# D3DX9_41.dll problem with FIFA12



## FIFA12 (Oct 5, 2011)

Hi forum

"The procedure entry point D3DXCreateEffectEx could not be located in the dynamic link library d3dx9_41.dll"

Got this error while trying to run newly installed Fifa12 Game, any ideas?

System : 

Win7 64bit
Latest preview 11.10 ATI graphics driver
i5 2500k
2 x ATI 5870 in crossfire
8GB of DDR3 ram
500GB HD


----------



## RockmasteR (Aug 10, 2007)

hello and welcome to TSF
download and install the latest Directx 9.0C from my signature


----------



## FIFA12 (Oct 5, 2011)

Hi, thanks for the reply but when i install it just goes "the components installed are now ready for use."


----------



## RockmasteR (Aug 10, 2007)

maybe it did install, did you try Fifa again?
if that did not work try to download directx web installer from here:

Download Details - Microsoft Download Center - DirectX End-User Runtime

what it will do, it will download a small installer for directx and will update online


----------



## FIFA12 (Oct 5, 2011)

Hey thanks for the reply again, yeah the game was still stuffed up, and after trying the web set up it just say "DirectX setup has determined that a newer or equivalent version of DirectX has been installed already. No installation is necessary." While my game is still causing the same error.


----------



## koala (Mar 27, 2005)

Try this one - DirectX 9.0c Redistributable June 2010 - It's the full 95mb download, so it won't check to see if you already have a more recent version. (Uncheck the optional Bing Toolbar during installation)

The DX9 that comes as part of Windows 7's DX11 is slightly different to the full 9.0c version. It's the full 9.0c that is needed for older games.

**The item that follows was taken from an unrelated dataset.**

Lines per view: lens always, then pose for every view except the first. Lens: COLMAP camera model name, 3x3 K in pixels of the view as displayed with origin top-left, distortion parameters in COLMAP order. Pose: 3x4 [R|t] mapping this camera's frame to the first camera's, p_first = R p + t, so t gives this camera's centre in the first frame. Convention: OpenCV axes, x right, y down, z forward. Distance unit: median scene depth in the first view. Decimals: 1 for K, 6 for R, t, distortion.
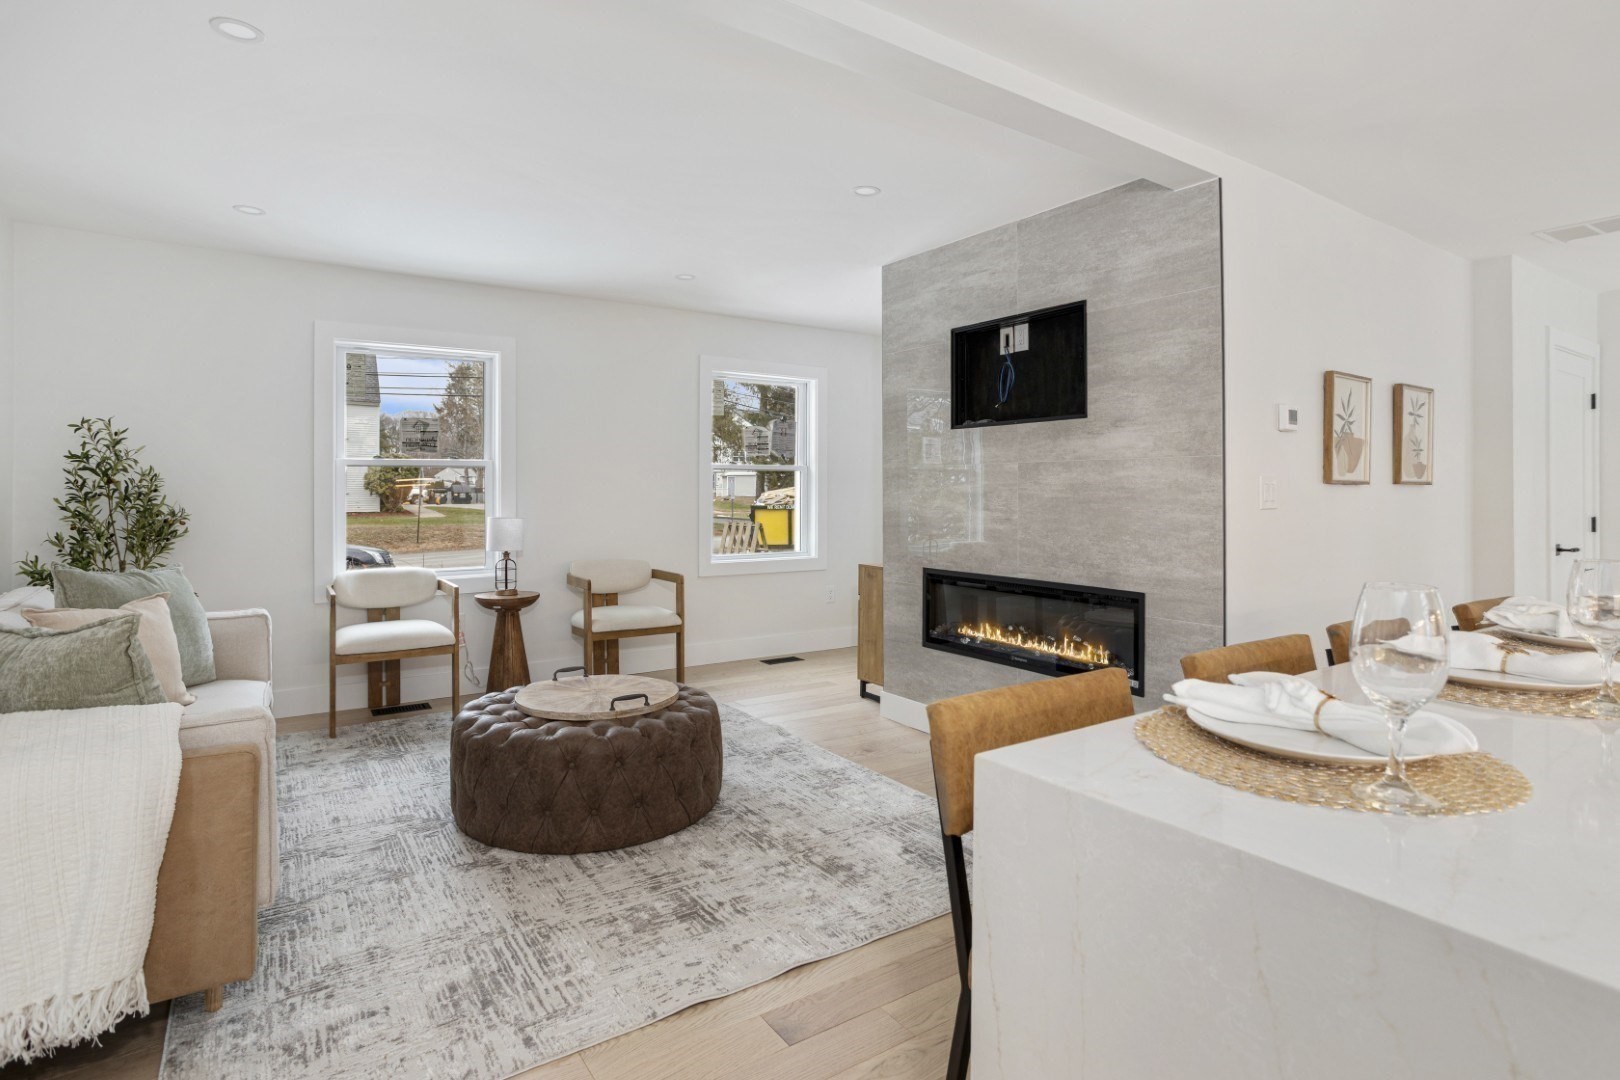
lens RADIAL K [[799.2, 0, 807.5], [0, 799.2, 497.4], [0, 0, 1]] dist [-0.045719, 0.031267]
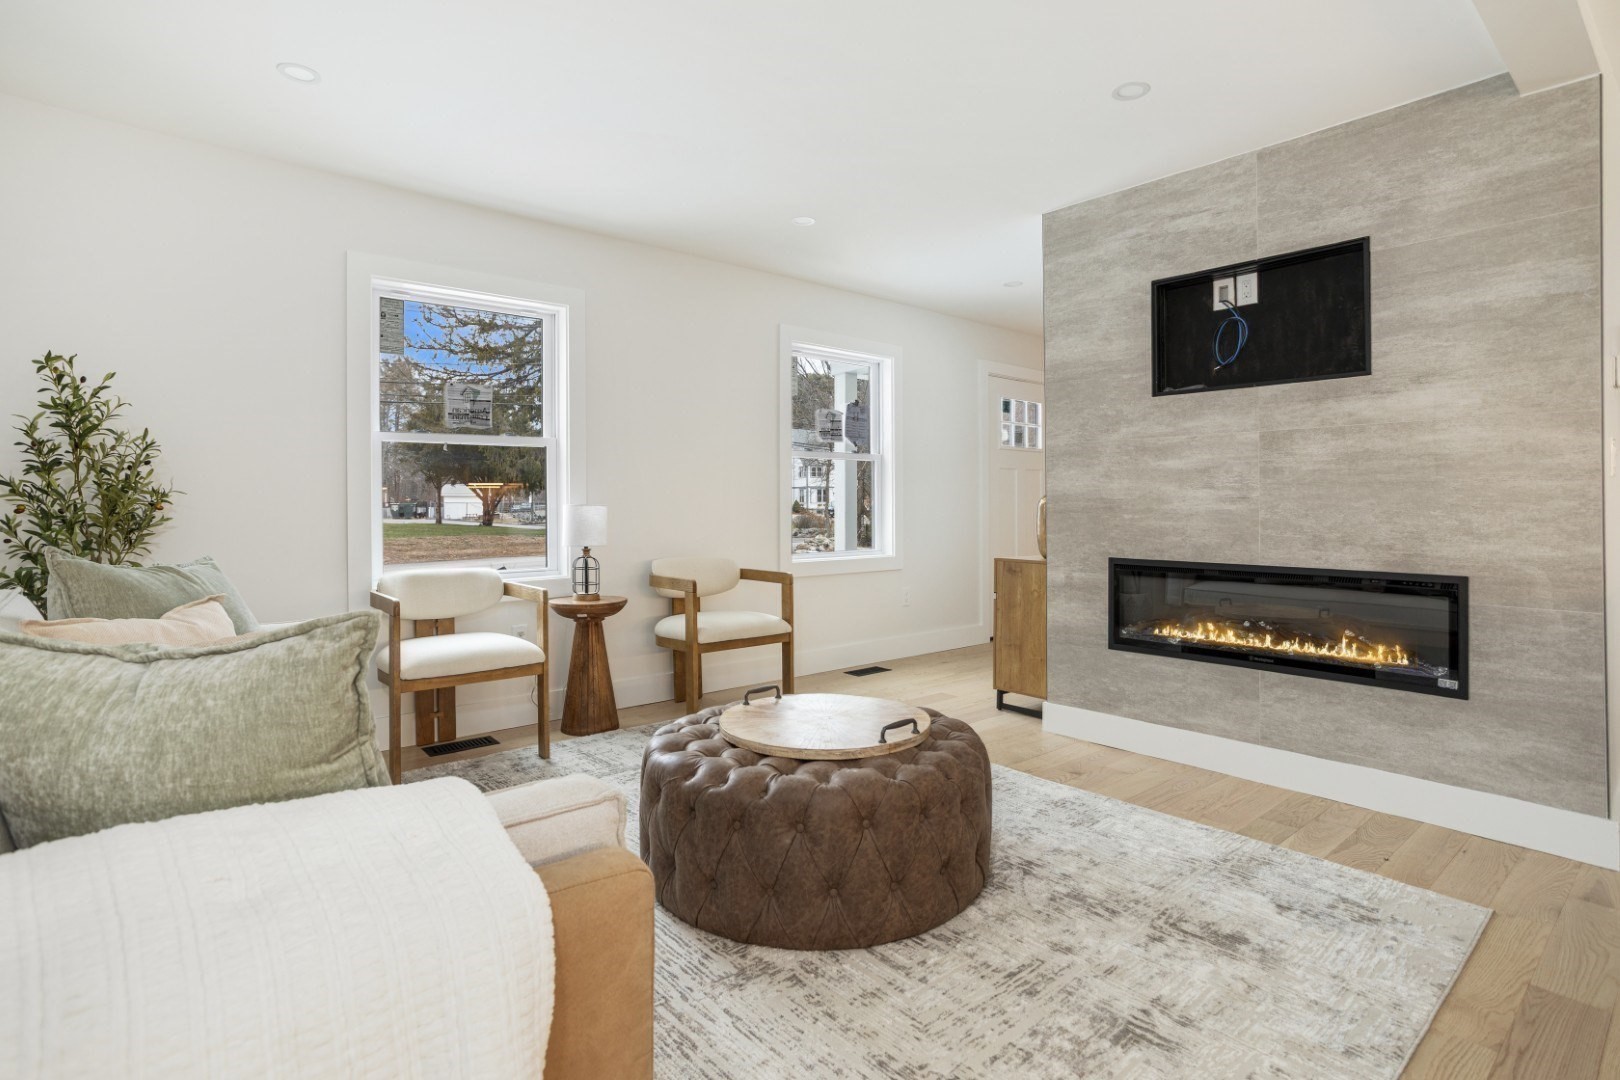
lens RADIAL K [[783.5, 0, 815.0], [0, 783.5, 514.4], [0, 0, 1]] dist [-0.044900, 0.028727]
pose [[0.992713, -0.003661, 0.120448, -0.347135], [0.003190, 0.999986, 0.004104, 0.045528], [-0.120461, -0.003689, 0.992711, 0.251422]]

As FIFA12 is a new game and fully compatible with Windows 7, I did some quick research and found the error is only found on pirates copies of the game. Are you installing from the original retail DVD or are you using a downloaded copy?


----------



## FIFA12 (Oct 5, 2011)

Hi thanks for the reply, tried this and still the same result in the end. I have the retail version from EB Games, tried it on my friend's pc, works perfectly fine, so i called up EB store i bought it from, they said they do not know what the issue is, i guess i may have to return the game


----------